COĞRAFİK İŞARET İÇİN ÇALIŞMA YÜRÜTÜLÜYOR
Markalaşma ve coğrafik işaret için geçen yıl başlatılan çalışmaların sürdüğünü anlatan Okumuş, en kısa müddette “Türkoğlu çileği”nin coğrafik işaret tescil evraklı eserler ortasında yerini alacağını vurguladı.
Eser kalitesi ve randımanın artması istikametinde de projeler geliştirdiklerini anlatan Okumuş, bu kapsamda DSİ Genel Müdürlüğü tarafından bölgeye gölet üretimi planlandığı, belediye olarak kendilerinin de ilçeye besin organize sanayi kurduklarını ve müteşebbis heyetini oluşturduklarını söyledi.
Lider Okumuş, çalışmaların tamamlanmasıyla 200 dönüm alanda gerçekleştirilen üretimin çok daha üstlere tırmanacağına inandığını lisana getirdi.
BÖLGE GÖÇ ALMAYA BAŞLADI
Giderek nüfusu azalan bölgenin çilek üretiminin artmasıyla göç almaya başladığını anlatan Okumuş, “Önceleri Mısır ve Rusya’ya ihracat yapılıyordu, şu anda güçlü firmalar buraya geliyor, soğutuculu TIR’larla yaklaşık 15-20 ton taze eser alıyor ve o firmalarla Avrupa’ya Amerika’ya bile gidiyor.” diye konuştu.
Türkoğlu Çilek Üreticileri Birliği Lideri Hüseyin Kaplan da hükümetin sağladığı takviyeler sayesinde geçen yıl Rusya ve Mısır ile başladıkları ihracat halkasına Avrupa ve Amerika’yı da eklediklerini söyledi.
Kaplan, çilek üretim ölçüsünü artırmayı hedeflediklerini anlatarak şöyle konuştu: “Devlet büyüklerimizden bize yardım edildiği sürece katma kıymeti yüksek bir eser üretiyoruz.
Çalışmaktan yana bir ıstırabımız yok yalnızca ufak bir dayanağa muhtaçlık var.
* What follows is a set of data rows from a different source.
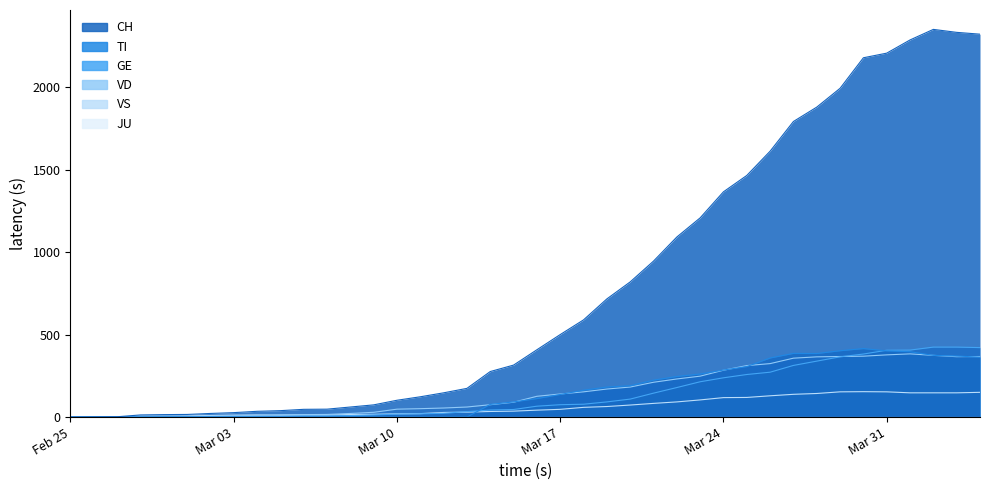

At which category is the sum across all series the highest?

2020-04-02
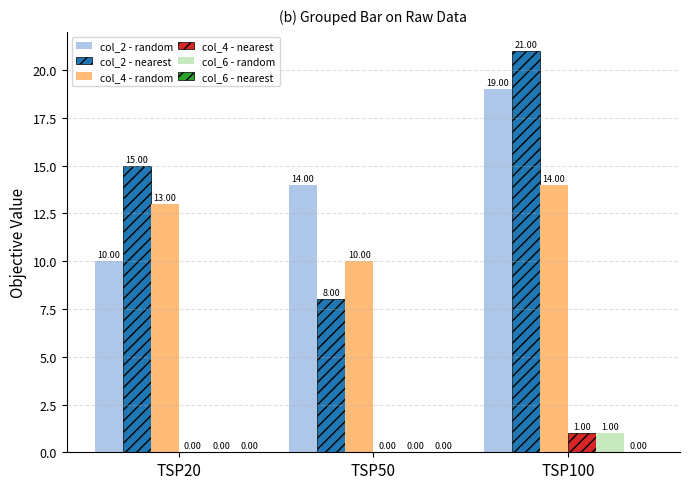

Which series changed the most between TSP20 and TSP100?

col_2 - random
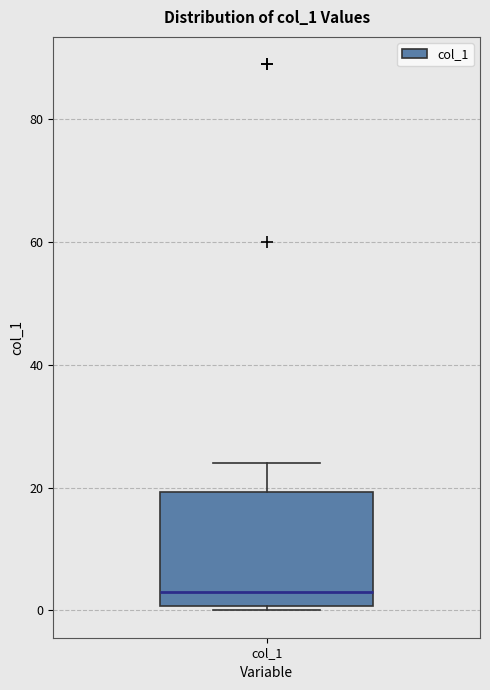

Read this box plot against the y-axis: the position of the median line, the range covered by the box, and the ends of both whiskers. The values are not printed on the chart, so give them approximately, as read against the axis.

median 4, box 0 to 20, whiskers 0 (just below the box's lower edge) to 24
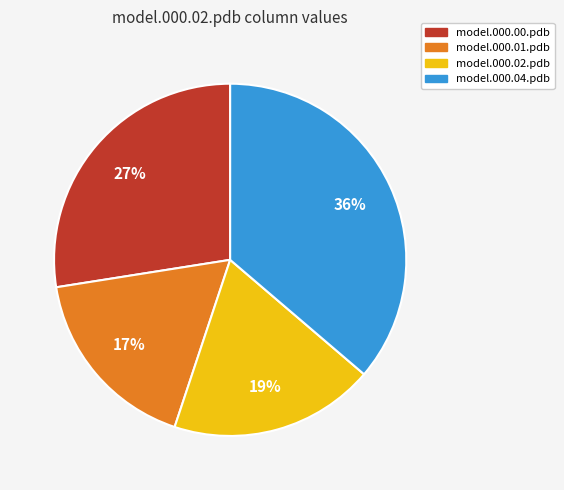

Does any single category account for the majority?

No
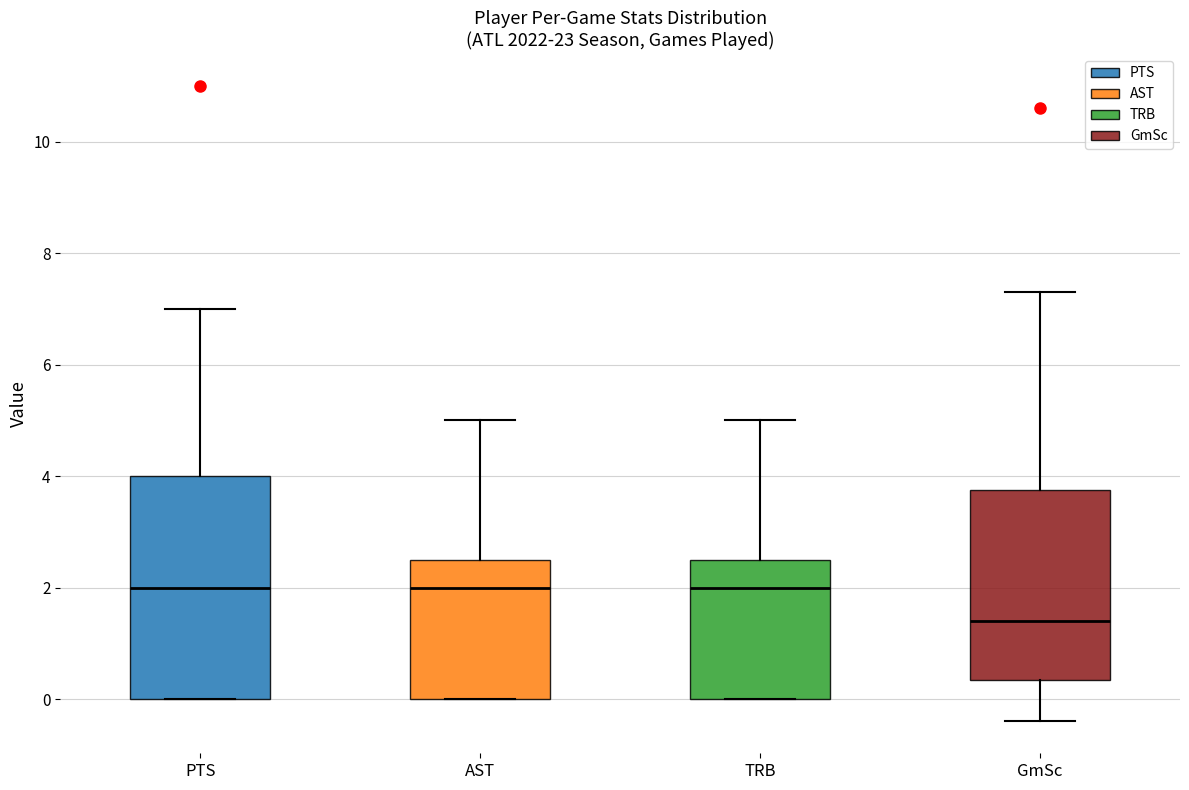

Comparing the boxes themselves (not the whiskers), which one is the tallest?

PTS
Daha evvel hasadımız 6-7 ay olurken yarı örtü yaparak bu süreyi 9 aya yaydık.
Yaklaşık bu sene 4 bin ton çilek bekliyoruz. Çileklerimizi en fazla Almanya’ya gönderiyoruz. Pazar sorunu hiç yok. Yalnızca ekim alanının azlığından ıstırabımız var.
Büyük firmalarla rekabet edebilmemiz için çok ekim alanının olması lazım. Çok büyük talep var fakat onlara eser yok demekten artık biz de yorulduk. Ne kadar çok eser olursa bizim için o kadar rekabet olacak, daha büyük pazar oluşacak.”